Police Recruitment Drive Won’t Satisfy Kashmir Youths: Analysts

Mohammad Amin Pirzada
2015.10.20
151020-IN-youths-1000 Kashmiri volunteers from the National Youth Corps Association chant slogans during a protest outside the Jammu & Kashmir chief minister’s residence in Srinagar, Sept. 9, 2015.
AFP

The Indian government is trying to recruit 4,000 police officers in Kashmir, but the effort will not be enough to appease the region’s large population of unemployed young people or help prevent them from joining local insurgent ranks, experts warn.

“All Kashmiri youths do not want to join the armed forces for jobs.

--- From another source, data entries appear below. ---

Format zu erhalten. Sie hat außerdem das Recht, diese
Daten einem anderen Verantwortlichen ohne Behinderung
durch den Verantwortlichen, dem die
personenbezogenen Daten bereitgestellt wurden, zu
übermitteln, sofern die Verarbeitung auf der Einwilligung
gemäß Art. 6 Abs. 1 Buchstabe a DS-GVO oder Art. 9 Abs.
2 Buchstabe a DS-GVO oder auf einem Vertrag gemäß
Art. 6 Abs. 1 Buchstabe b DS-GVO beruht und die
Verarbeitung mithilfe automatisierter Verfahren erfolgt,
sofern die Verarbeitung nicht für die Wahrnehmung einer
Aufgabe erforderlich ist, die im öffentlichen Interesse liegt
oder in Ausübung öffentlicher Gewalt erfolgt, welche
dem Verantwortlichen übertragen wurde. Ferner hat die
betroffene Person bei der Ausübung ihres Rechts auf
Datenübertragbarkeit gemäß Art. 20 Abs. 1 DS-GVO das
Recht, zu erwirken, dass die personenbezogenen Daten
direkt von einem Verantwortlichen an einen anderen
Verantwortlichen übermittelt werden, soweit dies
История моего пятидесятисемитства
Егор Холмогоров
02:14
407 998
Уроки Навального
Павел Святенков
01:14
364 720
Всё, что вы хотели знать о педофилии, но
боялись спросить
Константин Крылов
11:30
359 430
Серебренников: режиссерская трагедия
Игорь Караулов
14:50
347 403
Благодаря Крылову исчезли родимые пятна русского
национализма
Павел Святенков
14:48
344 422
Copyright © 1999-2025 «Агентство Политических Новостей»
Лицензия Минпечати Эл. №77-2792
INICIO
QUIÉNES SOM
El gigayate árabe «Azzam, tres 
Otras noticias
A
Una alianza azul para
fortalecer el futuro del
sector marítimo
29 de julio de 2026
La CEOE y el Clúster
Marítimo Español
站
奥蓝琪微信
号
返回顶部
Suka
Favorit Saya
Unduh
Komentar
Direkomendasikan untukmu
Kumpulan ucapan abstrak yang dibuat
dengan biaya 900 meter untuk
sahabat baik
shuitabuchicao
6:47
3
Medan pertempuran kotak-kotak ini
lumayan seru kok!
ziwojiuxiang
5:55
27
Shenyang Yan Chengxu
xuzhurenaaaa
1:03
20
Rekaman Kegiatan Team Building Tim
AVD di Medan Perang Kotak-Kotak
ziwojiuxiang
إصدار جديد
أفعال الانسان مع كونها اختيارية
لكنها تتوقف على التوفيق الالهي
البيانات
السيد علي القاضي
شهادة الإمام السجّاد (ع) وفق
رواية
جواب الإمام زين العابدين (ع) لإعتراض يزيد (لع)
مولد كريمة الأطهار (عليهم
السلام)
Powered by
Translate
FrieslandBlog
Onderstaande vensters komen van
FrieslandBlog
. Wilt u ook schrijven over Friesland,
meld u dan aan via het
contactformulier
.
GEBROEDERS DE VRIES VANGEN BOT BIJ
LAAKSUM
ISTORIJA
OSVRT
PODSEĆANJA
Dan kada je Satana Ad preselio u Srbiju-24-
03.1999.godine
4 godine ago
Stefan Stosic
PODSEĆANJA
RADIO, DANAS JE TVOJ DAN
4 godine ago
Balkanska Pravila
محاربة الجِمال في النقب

The Narendra Modi-led government at the center has so far failed to come up with a tangible plan to [dissuade] local youths from militancy and curb insurgency in Kashmir,” Imtiyaz Ahmad, a former professor of political sociology at Jawaharlal Nehru University in New Delhi, told BenarNews.

In his view, Prime Minister Modi’s government needs to offer young Kashmiris a wider array of opportunities to lift them out of poverty, wherein lie the seeds of militancy.

“Instead, the authorities should address underdevelopment in insurgency-hit areas of Kashmir, create more job avenues in civil government departments, besides the armed forces, and make a concerted effort to restore a sense of security among people, especially the youths,” Ahmad said.

In July, Modi’s government unveiled a plan to add five battalions to the state police force in insurgency-prone areas of Jammu & Kashmir.

Since Sept. 15, police recruiters have received more than 22,000 applications for 4,000 jobs, which have opened up as part of the force’s planned expansion. Dates for interviews with prospective candidates for these jobs as constables may be announced in the coming weeks, a police official said.

Peerzada Mohammad Arif, a scholar at Kashmir University also voiced skepticism about the recruitment drive.

“The government-proposed move is aimed at pitting local youths in the form of policemen against local militants,” Arif told BenarNews.

“The government should create more job avenues for them to keep them away from militancy. Recruitment of a handful of youths will not help combat insurgency,” he said.

Tense atmosphere

Kashmir, a predominantly Muslim region in the Himalayas, has been in the throes of an anti-Indian separatist insurgency since 1989. Both India and Pakistan have territorial claims over Kashmir and have fought one another in several wars over it since the Indian Sub-Continent was partitioned in 1947.

Since 2013, authorities in Indian-administered Kashmir say they have noticed an uptick in local youths joining the ranks of armed separatist groups, which has corresponded with an increase in the frequency of militant attacks.

“Over 80 youths joined the militancy during the past two years, which is apparently more than 2013 and 2012,” the Daily News and Analysis quoted Army Lt. Gen. Subrata Saha, the general officer who commands the Srinagar-based 15 Corps, as saying recently.

“There is an increase in the number of local youths taking to militancy, and it is matter of concern for all security agencies," he added.

Tensions between Muslim and Hindu communities of Jammu & Kashmir state have escalated lately over a statewide ban on beef. At least two dozen people have been hurt in clashes with police during protests that followed Sunday’s death of a local Muslim man, who was the victim of a fire-bomb attack earlier this month that was connected to the communal dispute over beef, Reuters reported Tuesday.

At the same time, tensions are high in Kashmir due to protests mounted by local members of the National Youth Corps Association (NYCA), according to news reports.

More than 6,000 educated but jobless youths had been hired as volunteers earning a small honorarium through the NYCA scheme. Last year, the state’s previous government issued an order to hire youth corps members to fill vacancies in 800 upgraded schools. But a new state government, which took power in March 2015, has refused to follow through on the order, citing financial reasons, according to a report in the Kashmir Reader.

Last week, angry NYCA demonstrators who were on a hunger strike for more than 45 days, threatened to set themselves on fire, the Reader reported.

Police, army jobs popular: officials

State officials, meanwhile, are defending the police recruitment drive as necessary in helping the local force stave off the insurgency.

“The recruitment will help a good deal in strengthening the force and combating the militancy more effectively,” Syed Javid Mujtaba Gilani, Kashmir’s police inspector-general, told BenarNews.

The police force is committed to preventing youths from drifting toward insurgency, Gilani said.

Col. N.N. Joshi, a spokesman for the 15 Corps, sounded similarly optimistic, saying that youths would flock to such openings.

“There has always been a good response to jobs in army and other armed forces such as state police,” Joshi told BenarNews.

“The majority of local youths have realized the ramifications of insurgency, and want to turn to the mainstream to live with dignity,” he said.